Turning Ocean Water Into Drinking Water

The earth’s surface is covered by water – about 70% to be exact. And of that percentage, at least 96% of that is ocean. One of the concerns we have today is trying to figure out how to turn that saltwater from the seas into clean drinking water. This is turning into a more pressing need every day as we face our dwindling natural resources. And as the population of the world keeps growing, the precarious future of those resources is at the forefront of the minds scientists and government officials alike.

The need for clean and safe drinking water is particularly important after upheavals such as natural disasters, including droughts, hurricanes, tornadoes, and other weather related incidents. It is also a very real need in countries throughout the world that already have a limited supply. The possibility of using technology that will turn saltwater into a viable and clean source for people who don’t have access to it is very real. Unfortunately, it is also very expensive and is associated with consuming high energy levels. The purifying process is called desalination and there are already a few working plants in the United States that have been built for that exact purpose. Many of them are in Texas, which has faced crises in the past due to the droughts that plague the state. The amount of usable product that is made for the general population is very low, but proponents in the industry are planning on raising those numbers in the future.

Desalination gained more attention in recent years as methods have improved.

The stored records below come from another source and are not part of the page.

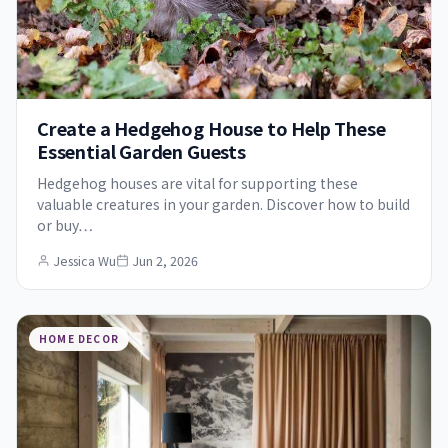
Create a Hedgehog House to Help These
Essential Garden Guests
Hedgehog houses are vital for supporting these
valuable creatures in your garden. Discover how to build
or buy…
Jessica Wu
Jun 2, 2026
HOME DECOR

However, it is an intensive process that costs much more money than other water retrieval methods. Scientists and engineers are always on the lookout for ways to improve desalination, while many environmentalists are vying for the government to concentrate more on preserving the current supply and reusing wastewater.

Getting rid of impurities and turning the world’s vast oceans into a clean drinking source isn’t going to happen overnight. However, as technology continues to improve and scientists continue to research how to streamline the process, it could very well be a viable way to make sure that no one on the planet goes thirsty ever again.